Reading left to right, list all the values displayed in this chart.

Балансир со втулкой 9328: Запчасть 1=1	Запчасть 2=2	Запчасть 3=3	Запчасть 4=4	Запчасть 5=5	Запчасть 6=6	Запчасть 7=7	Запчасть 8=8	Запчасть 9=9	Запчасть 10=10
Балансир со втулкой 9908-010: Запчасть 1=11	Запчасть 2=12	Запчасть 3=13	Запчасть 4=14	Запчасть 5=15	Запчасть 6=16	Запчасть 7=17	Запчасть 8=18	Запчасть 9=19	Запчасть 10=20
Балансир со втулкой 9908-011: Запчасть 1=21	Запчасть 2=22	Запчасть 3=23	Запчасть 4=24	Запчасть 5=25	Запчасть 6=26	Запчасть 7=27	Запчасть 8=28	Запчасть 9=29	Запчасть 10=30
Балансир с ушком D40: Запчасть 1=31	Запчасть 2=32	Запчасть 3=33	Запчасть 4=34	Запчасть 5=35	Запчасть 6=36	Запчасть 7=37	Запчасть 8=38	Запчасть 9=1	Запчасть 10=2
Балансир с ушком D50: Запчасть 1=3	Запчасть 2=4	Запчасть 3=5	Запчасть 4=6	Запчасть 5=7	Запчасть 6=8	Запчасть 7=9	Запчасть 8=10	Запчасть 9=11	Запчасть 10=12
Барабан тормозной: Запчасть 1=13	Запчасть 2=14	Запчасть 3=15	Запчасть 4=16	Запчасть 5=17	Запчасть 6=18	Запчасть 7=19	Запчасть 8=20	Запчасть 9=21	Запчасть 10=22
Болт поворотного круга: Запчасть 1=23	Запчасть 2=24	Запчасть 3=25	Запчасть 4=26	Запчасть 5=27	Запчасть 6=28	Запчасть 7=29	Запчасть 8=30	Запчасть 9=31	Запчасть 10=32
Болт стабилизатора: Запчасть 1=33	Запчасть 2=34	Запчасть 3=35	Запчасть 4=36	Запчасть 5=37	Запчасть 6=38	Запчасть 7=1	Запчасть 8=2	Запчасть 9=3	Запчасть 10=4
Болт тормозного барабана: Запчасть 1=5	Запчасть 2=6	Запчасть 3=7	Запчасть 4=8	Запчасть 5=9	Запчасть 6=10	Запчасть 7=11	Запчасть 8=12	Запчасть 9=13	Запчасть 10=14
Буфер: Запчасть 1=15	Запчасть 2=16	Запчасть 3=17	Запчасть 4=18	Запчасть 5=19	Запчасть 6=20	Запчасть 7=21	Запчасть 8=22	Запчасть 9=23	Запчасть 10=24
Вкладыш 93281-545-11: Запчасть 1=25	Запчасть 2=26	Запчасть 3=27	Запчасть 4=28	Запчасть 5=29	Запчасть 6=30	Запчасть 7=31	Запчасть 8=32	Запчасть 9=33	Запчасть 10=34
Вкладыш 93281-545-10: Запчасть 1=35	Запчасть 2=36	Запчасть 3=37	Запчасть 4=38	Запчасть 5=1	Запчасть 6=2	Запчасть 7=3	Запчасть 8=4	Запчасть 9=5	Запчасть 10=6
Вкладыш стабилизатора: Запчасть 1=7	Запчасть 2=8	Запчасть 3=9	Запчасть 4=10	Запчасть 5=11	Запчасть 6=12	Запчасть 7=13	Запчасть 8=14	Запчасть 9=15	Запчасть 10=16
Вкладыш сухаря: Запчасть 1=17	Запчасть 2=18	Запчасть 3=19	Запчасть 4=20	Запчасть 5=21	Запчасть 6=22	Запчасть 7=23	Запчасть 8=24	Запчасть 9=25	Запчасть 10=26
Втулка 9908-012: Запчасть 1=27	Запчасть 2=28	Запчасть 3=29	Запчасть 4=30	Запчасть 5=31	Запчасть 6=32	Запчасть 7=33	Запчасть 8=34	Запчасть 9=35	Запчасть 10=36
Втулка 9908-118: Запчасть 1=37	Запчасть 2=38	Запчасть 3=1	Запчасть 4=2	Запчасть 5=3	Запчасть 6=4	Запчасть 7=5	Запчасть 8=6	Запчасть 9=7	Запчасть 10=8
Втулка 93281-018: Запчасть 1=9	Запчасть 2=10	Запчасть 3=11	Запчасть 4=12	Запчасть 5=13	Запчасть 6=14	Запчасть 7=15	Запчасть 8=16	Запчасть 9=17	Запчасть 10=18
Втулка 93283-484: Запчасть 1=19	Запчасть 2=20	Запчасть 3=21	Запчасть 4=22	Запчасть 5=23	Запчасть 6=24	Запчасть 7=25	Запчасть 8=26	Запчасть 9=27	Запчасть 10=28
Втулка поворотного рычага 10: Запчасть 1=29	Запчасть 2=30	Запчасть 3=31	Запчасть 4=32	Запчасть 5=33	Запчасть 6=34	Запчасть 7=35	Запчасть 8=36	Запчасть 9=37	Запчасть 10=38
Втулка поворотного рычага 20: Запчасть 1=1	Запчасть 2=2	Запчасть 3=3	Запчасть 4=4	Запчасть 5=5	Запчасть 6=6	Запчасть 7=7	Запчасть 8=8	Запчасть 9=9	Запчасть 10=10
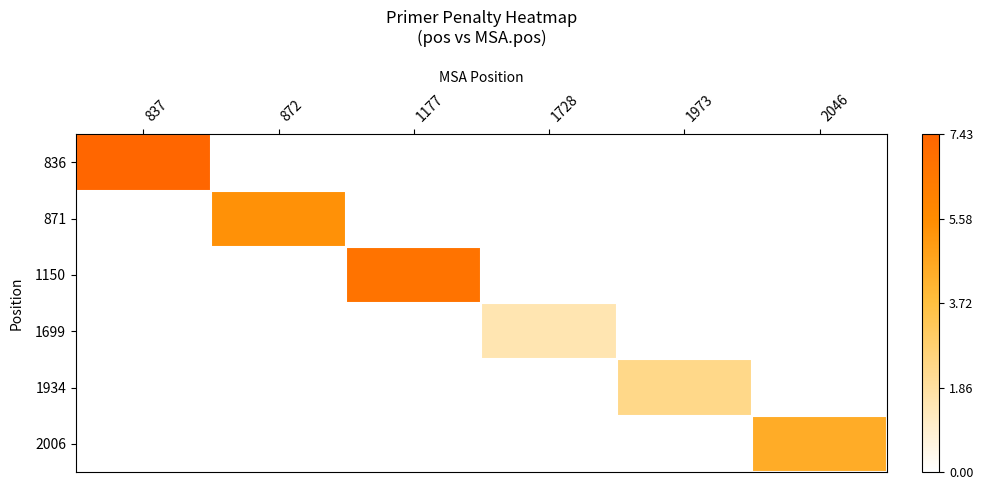

Which label corresponds to the largest value in the chart?

837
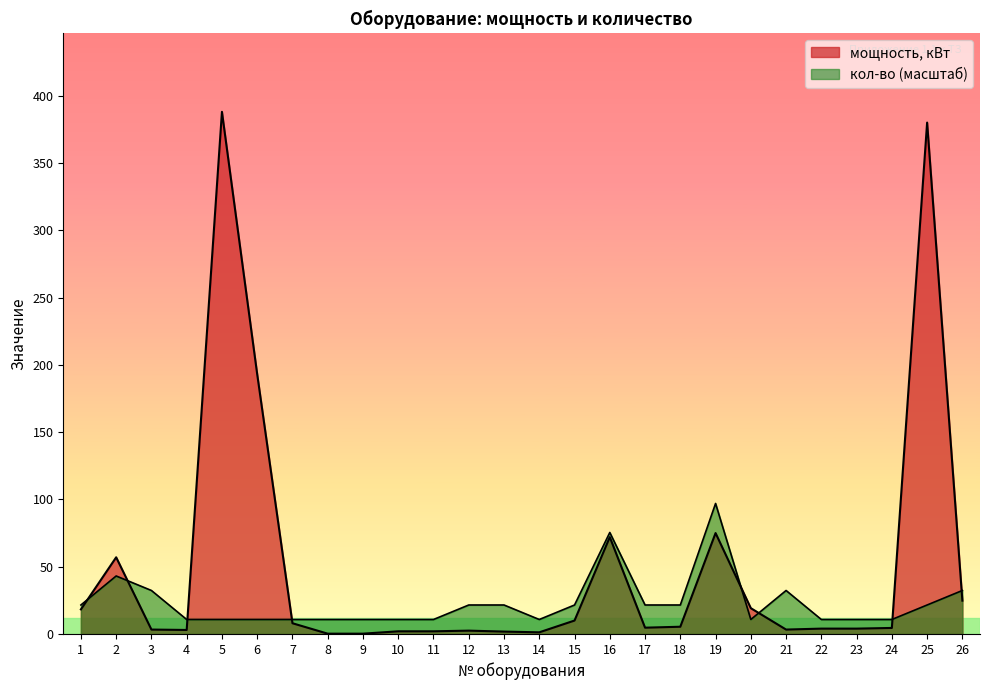

Which series has the largest range (max minus min)?

мощность, кВт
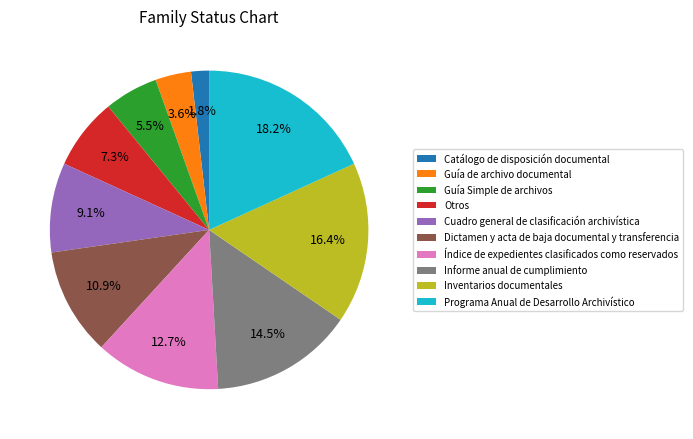

To the nearest percent, what is the combined percentage of Guía de archivo documental and Cuadro general de clasificación archivística?

13%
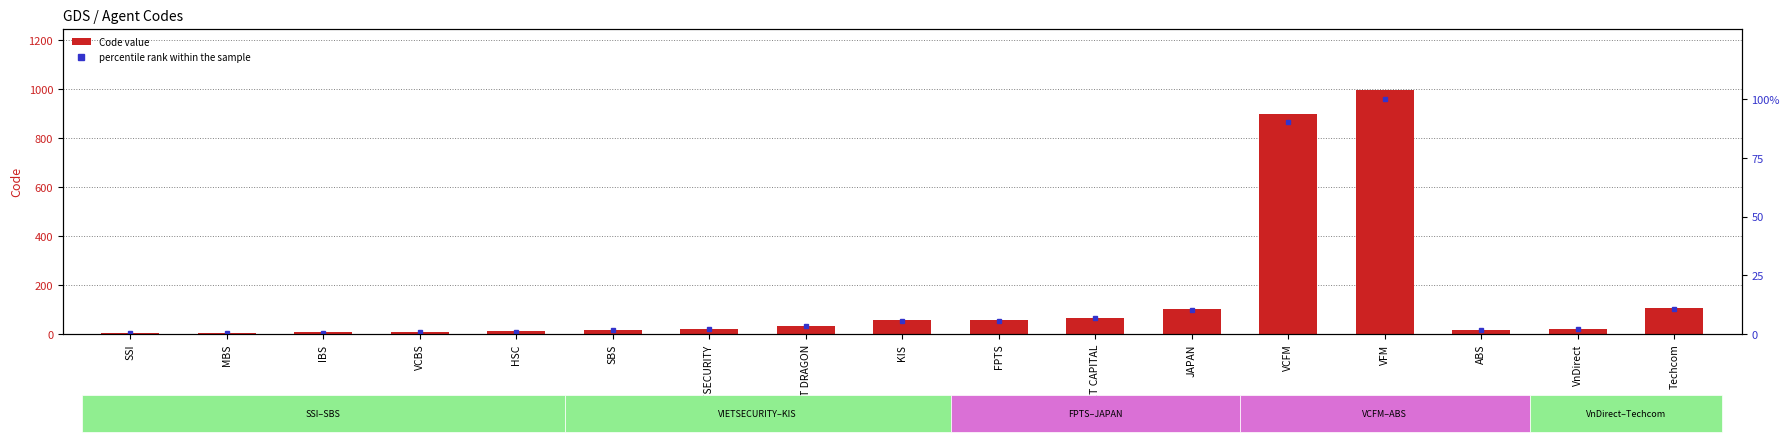

Where is Code nearest to the value 501?

Techcom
·····
What is needed: Select and copy every line of the records above that contains the word "втулкой". Case counts.

Solution to this exercise:
Балансир со втулкой 9328: Запчасть 1=1	Запчасть 2=2	Запчасть 3=3	Запчасть 4=4	Запчасть 5=5	Запчасть 6=6	Запчасть 7=7	Запчасть 8=8	Запчасть 9=9	Запчасть 10=10
Балансир со втулкой 9908-010: Запчасть 1=11	Запчасть 2=12	Запчасть 3=13	Запчасть 4=14	Запчасть 5=15	Запчасть 6=16	Запчасть 7=17	Запчасть 8=18	Запчасть 9=19	Запчасть 10=20
Балансир со втулкой 9908-011: Запчасть 1=21	Запчасть 2=22	Запчасть 3=23	Запчасть 4=24	Запчасть 5=25	Запчасть 6=26	Запчасть 7=27	Запчасть 8=28	Запчасть 9=29	Запчасть 10=30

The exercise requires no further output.